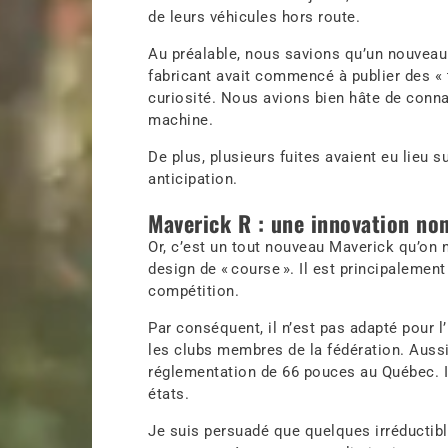
de leurs véhicules hors route.
Au préalable, nous savions qu’un nouveau 
fabricant avait commencé à publier des « 
curiosité. Nous avions bien hâte de conna
machine.
De plus, plusieurs fuites avaient eu lieu 
anticipation.
Maverick R : une innovation no
Or, c’est un tout nouveau Maverick qu’on
design de « course ». Il est principalemen
compétition.
Par conséquent, il n’est pas adapté pour l’
les clubs membres de la fédération. Aussi
réglementation de 66 pouces au Québec. I
états.
Je suis persuadé que quelques irréductib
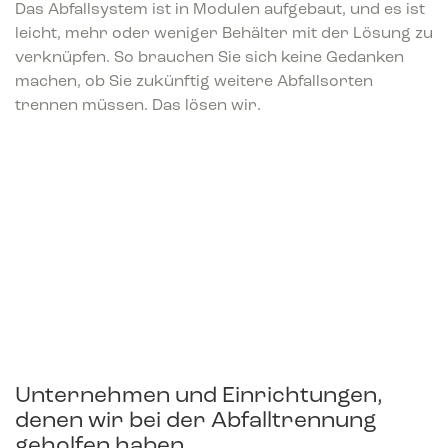
Das Abfallsystem ist in Modulen aufgebaut, und es ist
leicht, mehr oder weniger Behälter mit der Lösung zu
verknüpfen. So brauchen Sie sich keine Gedanken
machen, ob Sie zukünftig weitere Abfallsorten
trennen müssen. Das lösen wir.
Unternehmen und Einrichtungen,
denen wir bei der Abfalltrennung
geholfen haben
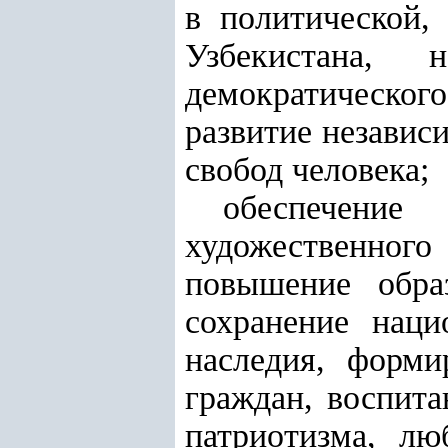
в политической,
Узбекистана, 
демократического
развитие независ
свобод человека;
обеспечение 
художественного
повышение образ
сохранение наци
наследия, форми
граждан, воспит
патриотизма, л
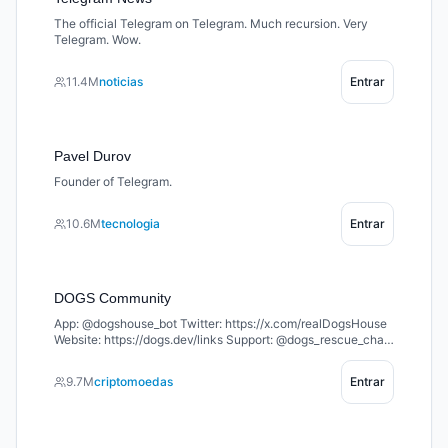
The official Telegram on Telegram. Much recursion. Very
Telegram. Wow.
11.4M
noticias
Entrar
Pavel Durov
Founder of Telegram.
10.6M
tecnologia
Entrar
DOGS Community
App: @dogshouse_bot Twitter: https://x.com/realDogsHouse
Website: https://dogs.dev/links Support: @dogs_rescue_chat
Welcome to the home of $DOGS – the king of memecoins on
TON 🐶 Join the pack and let’s build together 🦴
9.7M
criptomoedas
Entrar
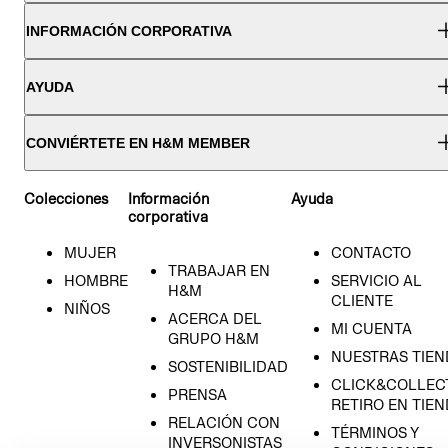
INFORMACIÓN CORPORATIVA
AYUDA
CONVIÉRTETE EN H&M MEMBER
Colecciones
Información
Ayuda
corporativa
MUJER
CONTACTO
TRABAJAR EN
HOMBRE
SERVICIO AL
H&M
CLIENTE
NIÑOS
ACERCA DEL
MI CUENTA
GRUPO H&M
NUESTRAS TIEN
SOSTENIBILIDAD
CLICK&COLLECT
PRENSA
RETIRO EN TIE
RELACIÓN CON
TÉRMINOS Y
INVERSONISTAS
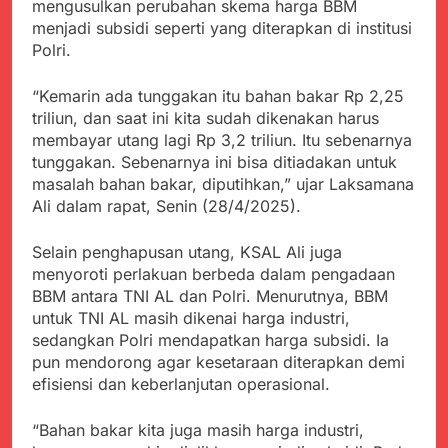
mengusulkan perubahan skema harga BBM
Kabupaten Sukabumi
Satgas Yonif 310/KK
Angkat Bicara
menjadi subsidi seperti yang diterapkan di institusi
Lakukan Pengecatan
Juli 21, 2024
Polri.
Dan Pembenahan
Kadinkes kab. Sukabumi
Angkat Bicara Terkait
“Kemarin ada tunggakan itu bahan bakar Rp 2,25
Dugaan pembelian obat
Juli 21, 2024
triliun, dan saat ini kita sudah dikenakan harus
yang akan Kadaluarsa
Diduga Pembelian Obat
oleh Puskesmas
membayar utang lagi Rp 3,2 triliun. Itu sebenarnya
oleh Puskesmas di
tunggakan. Sebenarnya ini bisa ditiadakan untuk
Kab. Sukabumi yang
Juli 20, 2024
masalah bahan bakar, diputihkan,” ujar Laksamana
akan Kadaluarsa.
Tunjukan
Ali dalam rapat, Senin (28/4/2025).
Perhatiannya, Satgas
Yonif 310/KK Berikan
Juli 20, 2024
Selain penghapusan utang, KSAL Ali juga
Bantuan Duka Cita
Polda Jabar Beberkan
menyoroti perlakuan berbeda dalam pengadaan
Perkembangan
BBM antara TNI AL dan Polri. Menurutnya, BBM
Terbaru Kasus Dago
Juli 20, 2024
untuk TNI AL masih dikenai harga industri,
Elos
Kejaksaan Negeri Kab
sedangkan Polri mendapatkan harga subsidi. Ia
Sukabumi didesak usut
pun mendorong agar kesetaraan diterapkan demi
Tuntas Dugaan
Juli 19, 2024
efisiensi dan keberlanjutan operasional.
penyelewengan
Diduga Kuat
Pengadaan Buku Simi
Inspektorat Kab,
“Bahan bakar kita juga masih harga industri,
Sukabumi
Juli 19, 2024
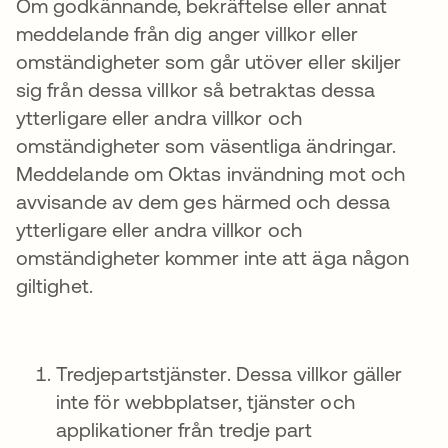
Om godkännande, bekräftelse eller annat
meddelande från dig anger villkor eller
omständigheter som går utöver eller skiljer
sig från dessa villkor så betraktas dessa
ytterligare eller andra villkor och
omständigheter som väsentliga ändringar.
Meddelande om Oktas invändning mot och
avvisande av dem ges härmed och dessa
ytterligare eller andra villkor och
omständigheter kommer inte att äga någon
giltighet.
Tredjepartstjänster. Dessa villkor gäller
inte för webbplatser, tjänster och
applikationer från tredje part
■ ■ ■
What is required:
Convert the stretch from the start of the listing through the line containing "Or, c’est un tout nouveau Maverick qu’on" into a JSON list of strings, one string per line, leaving out blank lines and the pictures.

Solution for this task:
[
  "de leurs véhicules hors route.",
  "Au préalable, nous savions qu’un nouveau ",
  "fabricant avait commencé à publier des « ",
  "curiosité. Nous avions bien hâte de conna",
  "machine.",
  "De plus, plusieurs fuites avaient eu lieu ",
  "anticipation.",
  "Maverick R : une innovation no",
  "Or, c’est un tout nouveau Maverick qu’on"
]